The Court of Appeal may have defined “appropriate” as “legally appropriate”, but as a practical matter the meaning of “legally appropriate” seems to be settling as “what is appropriate in the circumstances of the case”. I think this is a reasonable approach, though it doesn’t bring any more certainty to the commencement of limitation periods.

Interestingly, Justice Laskin does not cite Justice Juriansz’s decision in Clarke, where he gave “appropriate” an especially expansive meaning (“appropriate” means having good reason to believe there is a legal claim).  Clarke‘s influence on s. 5(1)(a)(iv) jurisprudence may prove to be limited.

Justice Laskin’s analysis also raises some interesting questions:

  • A civil action became appropriate when 407 had reason to believe that it will not otherwise be paid.

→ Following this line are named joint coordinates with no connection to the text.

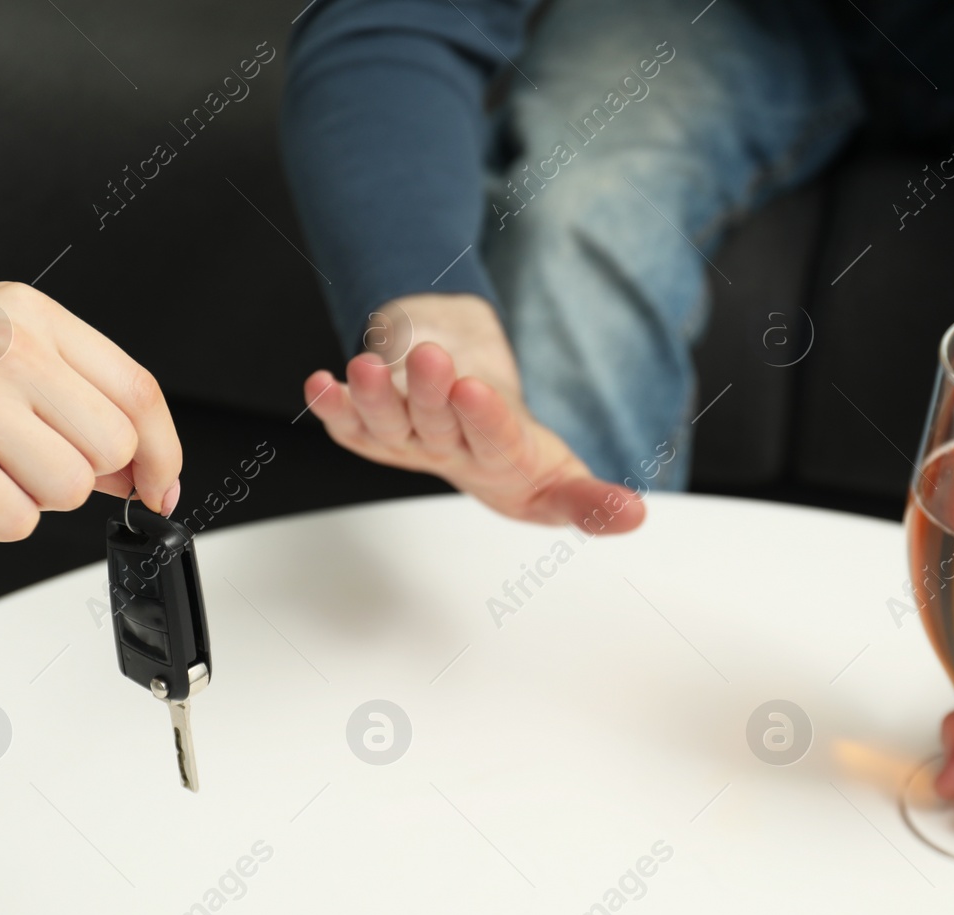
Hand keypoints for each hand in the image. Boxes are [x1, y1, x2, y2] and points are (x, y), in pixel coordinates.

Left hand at [304, 293, 644, 532]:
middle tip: (431, 359)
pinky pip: (345, 424)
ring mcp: (405, 441)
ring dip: (372, 397)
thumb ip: (591, 502)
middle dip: (429, 393)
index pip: (493, 444)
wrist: (467, 429)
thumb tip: (636, 517)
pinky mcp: (372, 432)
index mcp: (498, 468)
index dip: (483, 420)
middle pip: (435, 424)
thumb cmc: (514, 454)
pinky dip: (328, 407)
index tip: (475, 391)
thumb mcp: (562, 478)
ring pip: (386, 421)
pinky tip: (317, 384)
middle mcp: (446, 453)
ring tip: (365, 367)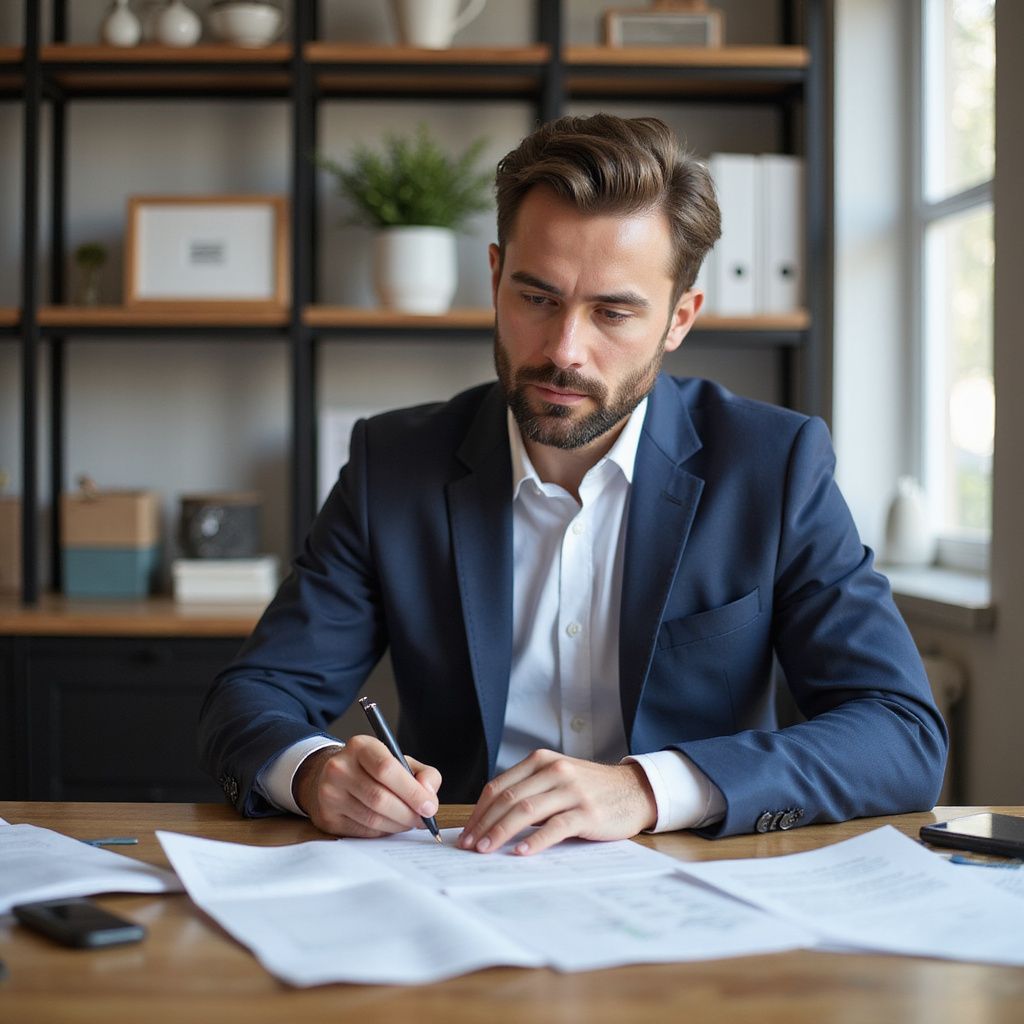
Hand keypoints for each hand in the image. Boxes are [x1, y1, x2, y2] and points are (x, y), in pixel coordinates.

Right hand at [292, 736, 440, 837]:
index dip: (411, 791)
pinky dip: (383, 832)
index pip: (386, 768)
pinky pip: (363, 831)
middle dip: (408, 813)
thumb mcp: (399, 760)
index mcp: (360, 746)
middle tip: (423, 820)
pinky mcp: (327, 817)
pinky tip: (390, 825)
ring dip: (397, 825)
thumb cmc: (372, 769)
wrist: (330, 777)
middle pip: (379, 798)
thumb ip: (424, 774)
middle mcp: (340, 768)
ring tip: (408, 822)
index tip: (429, 807)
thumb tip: (429, 796)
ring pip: (372, 818)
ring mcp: (330, 794)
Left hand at [457, 750, 657, 855]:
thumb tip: (490, 821)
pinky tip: (521, 852)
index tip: (466, 834)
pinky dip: (535, 840)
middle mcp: (554, 770)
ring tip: (486, 851)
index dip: (478, 812)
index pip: (498, 786)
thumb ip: (529, 791)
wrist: (634, 790)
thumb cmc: (590, 789)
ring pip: (526, 810)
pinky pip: (555, 826)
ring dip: (501, 832)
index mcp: (540, 761)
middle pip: (507, 799)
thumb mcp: (556, 779)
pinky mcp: (587, 811)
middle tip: (469, 847)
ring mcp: (571, 790)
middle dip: (483, 825)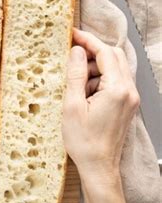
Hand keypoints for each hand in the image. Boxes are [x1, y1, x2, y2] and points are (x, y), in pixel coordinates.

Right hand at [62, 28, 139, 183]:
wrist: (99, 168)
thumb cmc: (85, 142)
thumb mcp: (72, 105)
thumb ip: (76, 74)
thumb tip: (77, 51)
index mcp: (117, 89)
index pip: (106, 53)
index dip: (88, 40)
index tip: (72, 34)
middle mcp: (129, 91)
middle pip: (114, 56)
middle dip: (93, 53)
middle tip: (72, 56)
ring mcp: (131, 99)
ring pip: (115, 68)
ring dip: (96, 68)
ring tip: (77, 86)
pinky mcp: (127, 105)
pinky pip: (116, 82)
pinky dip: (100, 80)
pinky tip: (85, 94)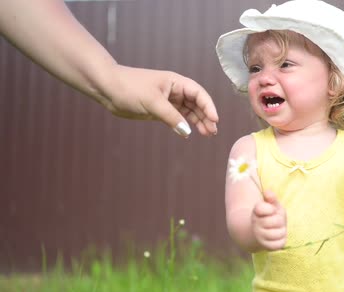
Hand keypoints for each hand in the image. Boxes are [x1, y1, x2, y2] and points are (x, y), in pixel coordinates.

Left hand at [104, 65, 218, 136]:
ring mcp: (167, 101)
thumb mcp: (153, 102)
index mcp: (176, 82)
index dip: (208, 106)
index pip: (199, 94)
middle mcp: (175, 91)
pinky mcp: (159, 111)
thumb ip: (171, 117)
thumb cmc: (129, 88)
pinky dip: (184, 125)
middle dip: (206, 117)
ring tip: (207, 134)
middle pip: (196, 104)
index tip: (214, 119)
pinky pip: (177, 118)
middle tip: (212, 131)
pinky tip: (189, 133)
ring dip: (198, 122)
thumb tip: (187, 132)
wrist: (107, 88)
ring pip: (188, 112)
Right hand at [251, 190, 286, 250]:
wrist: (258, 234)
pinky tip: (278, 236)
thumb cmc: (269, 216)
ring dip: (282, 230)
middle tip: (276, 220)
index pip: (262, 208)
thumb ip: (271, 198)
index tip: (271, 210)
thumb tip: (267, 192)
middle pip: (276, 221)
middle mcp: (256, 225)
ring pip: (279, 233)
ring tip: (277, 228)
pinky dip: (282, 239)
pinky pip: (280, 244)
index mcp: (256, 213)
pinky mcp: (267, 247)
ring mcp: (261, 237)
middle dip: (279, 219)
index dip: (270, 208)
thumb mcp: (271, 205)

Does this reasoning apply to other claims arising out of non-payment of invoices? If I bill you for my services, does my claim become appropriate only when it becomes reasonable for me to believe that you won’t pay me?
  • The fact that 407 could remedy its claim against Day by “another and more effective method” was a consideration in the s. 5(1)(a)(iv) analysis. The more effective remedy was statutory, which I think will limit the relevance of this decision to other s. 5(1)(a)(iv) analyses.  Still, what if another more effective non-statutory remedy is available? For example, what if the statistics indicate that engaging a collection agency to recover my many small debts is more effective than small claims court? Will a legal claim only become appropriate when the collection agency’s efforts fail?

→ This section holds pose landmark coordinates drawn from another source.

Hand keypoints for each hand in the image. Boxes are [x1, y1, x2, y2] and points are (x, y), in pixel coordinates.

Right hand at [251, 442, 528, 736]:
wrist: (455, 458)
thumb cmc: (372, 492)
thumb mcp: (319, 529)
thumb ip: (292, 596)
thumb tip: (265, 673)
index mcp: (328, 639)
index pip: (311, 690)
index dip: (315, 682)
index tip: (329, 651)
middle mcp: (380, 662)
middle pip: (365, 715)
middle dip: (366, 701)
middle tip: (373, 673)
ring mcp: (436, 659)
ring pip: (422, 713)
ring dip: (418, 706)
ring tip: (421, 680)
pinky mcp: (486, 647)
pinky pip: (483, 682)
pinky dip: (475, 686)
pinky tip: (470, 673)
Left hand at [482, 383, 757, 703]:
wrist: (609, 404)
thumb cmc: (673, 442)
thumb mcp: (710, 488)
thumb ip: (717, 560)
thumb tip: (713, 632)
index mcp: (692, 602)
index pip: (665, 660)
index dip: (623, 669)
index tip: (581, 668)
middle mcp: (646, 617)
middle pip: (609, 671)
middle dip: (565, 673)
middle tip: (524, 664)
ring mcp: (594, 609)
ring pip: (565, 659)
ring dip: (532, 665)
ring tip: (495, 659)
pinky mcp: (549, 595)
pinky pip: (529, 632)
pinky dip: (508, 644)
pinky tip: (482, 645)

Ontario: The limitation of claims for trusts over real property

Justice Doyle’s decision in Campbell v. Nicol contains a helpful summary of the limitation of claims for the imposition of a constructive trust on real property:

[71]           With respect to equitable claims, the Ontario Court of Appeal dealt with this issue in McConnell v. Huxtable, 2014 ONCA 86 (CanLII), 118 O.R. (3d) 561, where the court dealt with a claim for the remedial constructive trust over real property based on an allegation of unjust enrichment. The Court held that the applicable limitation period was the 10 year period under s. 4 of the Real Property Limitations Act.

[72]           The question for the Court was whether a claim for unjust enrichment in which the claimant asks the court to impose a constructive trust upon the respondent’s real property is an action to recover any land. The Court answered in the affirmative. The Court concluded that the constructive trust remedy for unjust enrichment as well as the purposes and contextual interpretation of the Real Property Limitations Act justified a finding that the claim fell within this category.

[73]           The Court also found that the applicant’s alternative claim for monetary compensation was also governed by the 10-year limitation, not the two-year limitation period pursuant to the Limitations Act, 2002.

Analysis

[74]           The applicant issued his application six years after the date of separation. Given the decision in McConnell, the court finds that the proper limitation period for the claim in unjust enrichment is 10 years under the Real Property Limitations Act.

[75]           A claim based unjust enrichment has two remedies. The Court must first consider a monetary remedy and secondly a property remedy: see Kerr v. Baranow; Vanasse v. Seguin, 2011 SCC 10 (CanLII), [2011] 1 S.C.R. 269.

[76]           Here, the applicant did couch the remedy he was seeking as a property claim for the unjust enrichment claim. The Ontario Court of Appeal in McConnell confirmed that the limitation period for an unjust enrichment claim requesting a property remedy is 10 years. Even though a trial court will, upon finding unjust enrichment, must first determine if the unjust enrichment can first be remedied by a monetary claim as stated in Kerr and Vanasse, the McConnell case states that the claim for unjust enrichment has a limitation period of 10 years even if the alternate claim is for monetary compensation.